Somehow autumn’s always been my favourite season, and my long silent walks alone around this lovely countryside are the best ones of the year…

Picking up the worms…

We’ve got to give the material world back its power, its importance, its soul, and its sacredness.  This whole earth is indeed a “land of enchantment” as we here call New Mexico.  St. Francis would not step on a little worm knowingly, but would pick it up and place it by the side of the road.

Francis of Assisi is the first known Christian to openly address creatures with the relational titles of “brother” and “sister.”  Animals, sun, moon, plants and the very air were soulful and mutual subjects for him and not just objects for his use.  One cannot overemphasize the importance of this to a world that severely suffers from what Richard Louv calls NDD, “nature deficit disorder.”  We forgot how to read and reverence the first Bible of God.
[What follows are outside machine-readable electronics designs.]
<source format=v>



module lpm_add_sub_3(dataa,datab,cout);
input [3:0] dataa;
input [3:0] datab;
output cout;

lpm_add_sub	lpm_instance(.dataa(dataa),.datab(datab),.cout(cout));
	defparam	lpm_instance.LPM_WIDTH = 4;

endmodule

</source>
Such reverential seeing will lead to the beginnings of true enlightenment, love for that tree, joy in that animal, awareness in that breeze, God in that pain.  Soon you yourself wonder what this communion is that is passing back and forth between you and everything else.  I will tell you.  It is the largest and the very best “communion of saints.”
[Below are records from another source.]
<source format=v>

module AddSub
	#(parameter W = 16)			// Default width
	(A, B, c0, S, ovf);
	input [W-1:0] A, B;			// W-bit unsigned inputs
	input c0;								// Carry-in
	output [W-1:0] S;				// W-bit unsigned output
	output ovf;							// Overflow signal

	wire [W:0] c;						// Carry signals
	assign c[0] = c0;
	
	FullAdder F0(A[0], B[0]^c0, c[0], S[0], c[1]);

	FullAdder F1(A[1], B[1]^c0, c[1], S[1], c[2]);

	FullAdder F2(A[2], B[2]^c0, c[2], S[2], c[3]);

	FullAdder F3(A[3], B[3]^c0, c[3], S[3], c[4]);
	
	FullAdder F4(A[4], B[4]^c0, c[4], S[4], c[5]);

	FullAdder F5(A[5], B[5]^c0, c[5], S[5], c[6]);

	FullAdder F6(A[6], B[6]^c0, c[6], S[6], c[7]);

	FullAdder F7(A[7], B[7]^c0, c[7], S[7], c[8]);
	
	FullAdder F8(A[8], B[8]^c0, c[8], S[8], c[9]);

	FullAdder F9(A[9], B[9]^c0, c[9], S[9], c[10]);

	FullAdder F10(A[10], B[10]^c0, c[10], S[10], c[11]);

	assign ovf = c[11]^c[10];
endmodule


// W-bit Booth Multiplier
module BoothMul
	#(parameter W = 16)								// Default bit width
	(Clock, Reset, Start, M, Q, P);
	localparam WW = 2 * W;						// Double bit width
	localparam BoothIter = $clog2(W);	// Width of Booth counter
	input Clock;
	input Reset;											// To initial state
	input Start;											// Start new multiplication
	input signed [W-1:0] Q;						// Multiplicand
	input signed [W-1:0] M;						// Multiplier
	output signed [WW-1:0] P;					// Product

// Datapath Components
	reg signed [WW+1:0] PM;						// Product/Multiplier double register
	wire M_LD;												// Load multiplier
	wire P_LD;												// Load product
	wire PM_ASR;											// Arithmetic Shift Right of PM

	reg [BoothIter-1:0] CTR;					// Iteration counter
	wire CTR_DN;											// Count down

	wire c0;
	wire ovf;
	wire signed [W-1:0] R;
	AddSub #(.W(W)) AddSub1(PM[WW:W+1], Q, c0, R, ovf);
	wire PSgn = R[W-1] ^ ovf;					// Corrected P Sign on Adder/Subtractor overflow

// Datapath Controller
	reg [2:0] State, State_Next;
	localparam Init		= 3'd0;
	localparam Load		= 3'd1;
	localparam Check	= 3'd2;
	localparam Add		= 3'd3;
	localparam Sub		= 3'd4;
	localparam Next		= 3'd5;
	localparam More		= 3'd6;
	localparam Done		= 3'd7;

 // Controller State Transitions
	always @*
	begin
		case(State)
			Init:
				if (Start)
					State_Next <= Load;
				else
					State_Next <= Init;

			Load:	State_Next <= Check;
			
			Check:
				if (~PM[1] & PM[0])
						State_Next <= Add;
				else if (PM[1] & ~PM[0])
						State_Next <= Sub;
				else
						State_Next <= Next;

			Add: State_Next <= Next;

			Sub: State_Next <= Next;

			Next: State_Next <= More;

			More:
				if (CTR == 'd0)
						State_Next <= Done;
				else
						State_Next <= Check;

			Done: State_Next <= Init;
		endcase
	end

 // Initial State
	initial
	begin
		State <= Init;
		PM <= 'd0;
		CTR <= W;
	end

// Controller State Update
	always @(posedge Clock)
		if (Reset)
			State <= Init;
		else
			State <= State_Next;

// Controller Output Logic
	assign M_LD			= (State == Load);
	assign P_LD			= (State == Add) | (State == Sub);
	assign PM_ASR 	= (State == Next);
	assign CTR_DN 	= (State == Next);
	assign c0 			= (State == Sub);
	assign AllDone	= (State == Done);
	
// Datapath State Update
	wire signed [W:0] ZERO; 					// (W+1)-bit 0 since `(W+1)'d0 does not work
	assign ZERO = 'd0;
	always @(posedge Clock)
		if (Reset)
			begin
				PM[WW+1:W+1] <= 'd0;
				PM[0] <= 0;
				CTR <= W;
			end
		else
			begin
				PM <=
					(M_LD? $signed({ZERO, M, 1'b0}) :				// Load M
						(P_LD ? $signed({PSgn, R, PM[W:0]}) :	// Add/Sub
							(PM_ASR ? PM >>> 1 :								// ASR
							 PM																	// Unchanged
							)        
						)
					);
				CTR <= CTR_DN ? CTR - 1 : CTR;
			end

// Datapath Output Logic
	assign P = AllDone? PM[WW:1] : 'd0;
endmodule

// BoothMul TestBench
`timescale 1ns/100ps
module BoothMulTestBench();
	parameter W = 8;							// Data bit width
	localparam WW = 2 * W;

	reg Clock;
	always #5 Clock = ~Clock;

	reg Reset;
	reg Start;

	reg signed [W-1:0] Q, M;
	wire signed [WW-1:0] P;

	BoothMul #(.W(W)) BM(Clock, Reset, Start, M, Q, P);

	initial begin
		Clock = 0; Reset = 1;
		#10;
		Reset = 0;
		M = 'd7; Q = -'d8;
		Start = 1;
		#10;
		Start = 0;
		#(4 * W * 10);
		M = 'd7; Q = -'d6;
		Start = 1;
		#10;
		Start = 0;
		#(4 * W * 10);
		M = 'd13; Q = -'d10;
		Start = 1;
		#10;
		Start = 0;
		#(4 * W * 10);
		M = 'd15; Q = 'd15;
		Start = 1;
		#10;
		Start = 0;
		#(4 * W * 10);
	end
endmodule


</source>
Richard Rohr, adapted from the Medicine and Ministry conference (out of print)

It seems to me that this is the basis for all we do as Franciscans in relation to the creation in which we find ourselves. It contains no easy answers, nor pre-packaged solutions, to questions about vegetarianism, sustainable agriculture, or environmental renewal—but it does give us room to think, to try things out, with God’s word his lamp to our feet, his light for our path. Truly God has not left us all alone in the world. The blind watchmaker is just a nightmare. The creation in which we live may be broken and wounded since its very beginning, just as we ourselves are, but by the cosmic healing of the Cross (Colossians 1:20), we who are redeemed become floodgates through which God’s love, and his mercy, can flow into the world (Romans 8:18-25).
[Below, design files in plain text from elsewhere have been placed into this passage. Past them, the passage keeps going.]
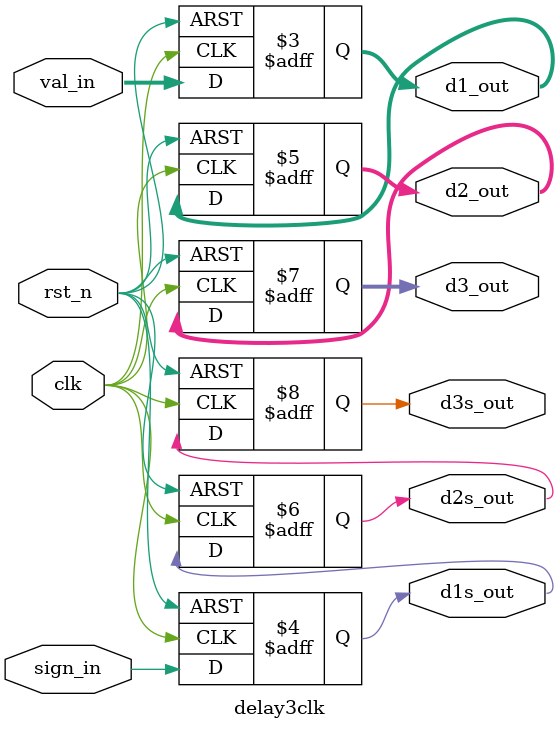
<source format=sv>

module delay3clk(
  input clk,
	input rst_n,
  input bit[15:0] val_in,
	input bit sign_in,

	output bit[15:0] d1_out,
	output bit d1s_out,
  output bit[15:0] d2_out,
  output bit d2s_out,
  output bit[15:0] d3_out,
  output bit d3s_out
	);


  always_ff @(posedge clk or negedge rst_n) begin
    if (~rst_n) begin
      d1_out <= 16'b0;
		  d1s_out <= 1'b0;
      d2_out <= 16'b0;
      d2s_out <= 1'b0;
      d3_out <= 16'b0;
      d3s_out <= 1'b0;
    end else begin
      d1_out <= val_in;
		  d1s_out <= sign_in;
      d2_out <= d1_out;
      d2s_out <= d1s_out;
      d3_out <= d2_out;
      d3s_out <= d2s_out;
    end
  end

 endmodule

</source>
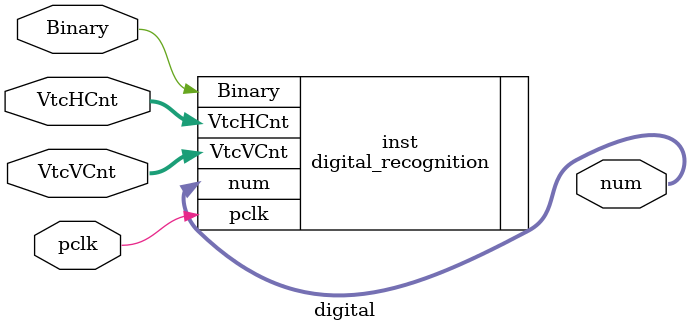
<source format=v>
`timescale 1ns / 1ps


module digital(
  pclk,
  VtcHCnt,
  VtcVCnt,
  Binary,
  num
);

input wire pclk;
input wire [11 : 0] VtcHCnt;
input wire [10 : 0] VtcVCnt;
input wire Binary;
output wire [3 : 0] num;

  digital_recognition #(
    .CENTER_H(640),
    .CENTER_V(360),
    .VtcVCnt_max(266),
    .VtcHCnt_max(200),
    .VtcHCnt_l(540),
    .VtcHCnt_r(740),
    .VtcVCnt_u(227),
    .VtcVCnt_d(493),
    .X1(333),
    .X2(404)
  ) inst (
    .pclk(pclk),
    .VtcHCnt(VtcHCnt),
    .VtcVCnt(VtcVCnt),
    .Binary(Binary),
    .num(num)
  );
endmodule


</source>
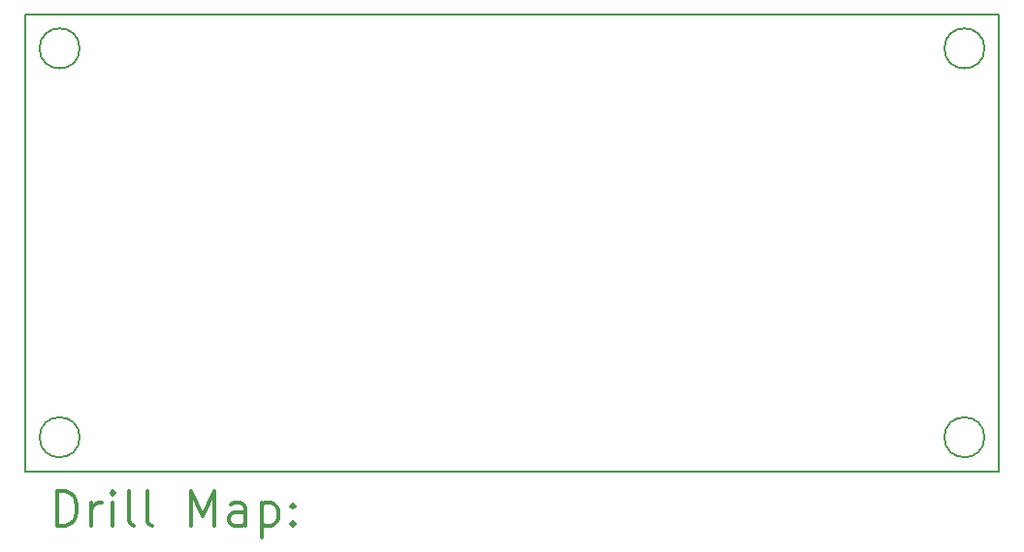
<source format=gbr>
%FSLAX45Y45*%
G04 Gerber Fmt 4.5, Leading zero omitted, Abs format (unit mm)*
G04 Created by KiCad (PCBNEW 5.0.2+dfsg1-1~bpo9+1) date Wed Mar  4 21:18:35 2020*
%MOMM*%
%LPD*%
G01*
G04 APERTURE LIST*
%ADD10C,0.150000*%
%ADD11C,0.200000*%
%ADD12C,0.300000*%
G04 APERTURE END LIST*
D10*
X14975000Y-8075000D02*
G75*
G03X14975000Y-8075000I-175000J0D01*
G01*
X14975000Y-11475000D02*
G75*
G03X14975000Y-11475000I-175000J0D01*
G01*
X7075000Y-11475000D02*
G75*
G03X7075000Y-11475000I-175000J0D01*
G01*
X7075000Y-8075000D02*
G75*
G03X7075000Y-8075000I-175000J0D01*
G01*
X6600000Y-11775000D02*
X6600000Y-7775000D01*
X15100000Y-11775000D02*
X6600000Y-11775000D01*
X15100000Y-7775000D02*
X15100000Y-11775000D01*
X6600000Y-7775000D02*
X15100000Y-7775000D01*
D11*
D12*
X6878928Y-12248214D02*
X6878928Y-11948214D01*
X6950357Y-11948214D01*
X6993214Y-11962500D01*
X7021786Y-11991071D01*
X7036071Y-12019643D01*
X7050357Y-12076786D01*
X7050357Y-12119643D01*
X7036071Y-12176786D01*
X7021786Y-12205357D01*
X6993214Y-12233929D01*
X6950357Y-12248214D01*
X6878928Y-12248214D01*
X7178928Y-12248214D02*
X7178928Y-12048214D01*
X7178928Y-12105357D02*
X7193214Y-12076786D01*
X7207500Y-12062500D01*
X7236071Y-12048214D01*
X7264643Y-12048214D01*
X7364643Y-12248214D02*
X7364643Y-12048214D01*
X7364643Y-11948214D02*
X7350357Y-11962500D01*
X7364643Y-11976786D01*
X7378928Y-11962500D01*
X7364643Y-11948214D01*
X7364643Y-11976786D01*
X7550357Y-12248214D02*
X7521786Y-12233929D01*
X7507500Y-12205357D01*
X7507500Y-11948214D01*
X7707500Y-12248214D02*
X7678928Y-12233929D01*
X7664643Y-12205357D01*
X7664643Y-11948214D01*
X8050357Y-12248214D02*
X8050357Y-11948214D01*
X8150357Y-12162500D01*
X8250357Y-11948214D01*
X8250357Y-12248214D01*
X8521786Y-12248214D02*
X8521786Y-12091071D01*
X8507500Y-12062500D01*
X8478928Y-12048214D01*
X8421786Y-12048214D01*
X8393214Y-12062500D01*
X8521786Y-12233929D02*
X8493214Y-12248214D01*
X8421786Y-12248214D01*
X8393214Y-12233929D01*
X8378928Y-12205357D01*
X8378928Y-12176786D01*
X8393214Y-12148214D01*
X8421786Y-12133929D01*
X8493214Y-12133929D01*
X8521786Y-12119643D01*
X8664643Y-12048214D02*
X8664643Y-12348214D01*
X8664643Y-12062500D02*
X8693214Y-12048214D01*
X8750357Y-12048214D01*
X8778928Y-12062500D01*
X8793214Y-12076786D01*
X8807500Y-12105357D01*
X8807500Y-12191071D01*
X8793214Y-12219643D01*
X8778928Y-12233929D01*
X8750357Y-12248214D01*
X8693214Y-12248214D01*
X8664643Y-12233929D01*
X8936071Y-12219643D02*
X8950357Y-12233929D01*
X8936071Y-12248214D01*
X8921786Y-12233929D01*
X8936071Y-12219643D01*
X8936071Y-12248214D01*
X8936071Y-12062500D02*
X8950357Y-12076786D01*
X8936071Y-12091071D01*
X8921786Y-12076786D01*
X8936071Y-12062500D01*
X8936071Y-12091071D01*
M02*

</source>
I find myself thinking yet again of the Hilfield Project: it is tiny, sometimes messy, always hard work and always joyful. By itself, it is next to nothing compared with the huge acreages of commercial agriculture, and the endless harm of the petrochemical industry—and yet it is of far greater significance than its surface appearance. It is God’s little laboratory in the Dorset hills—a place where we can see what might happen when his mercy extends to our life on the land and in the world.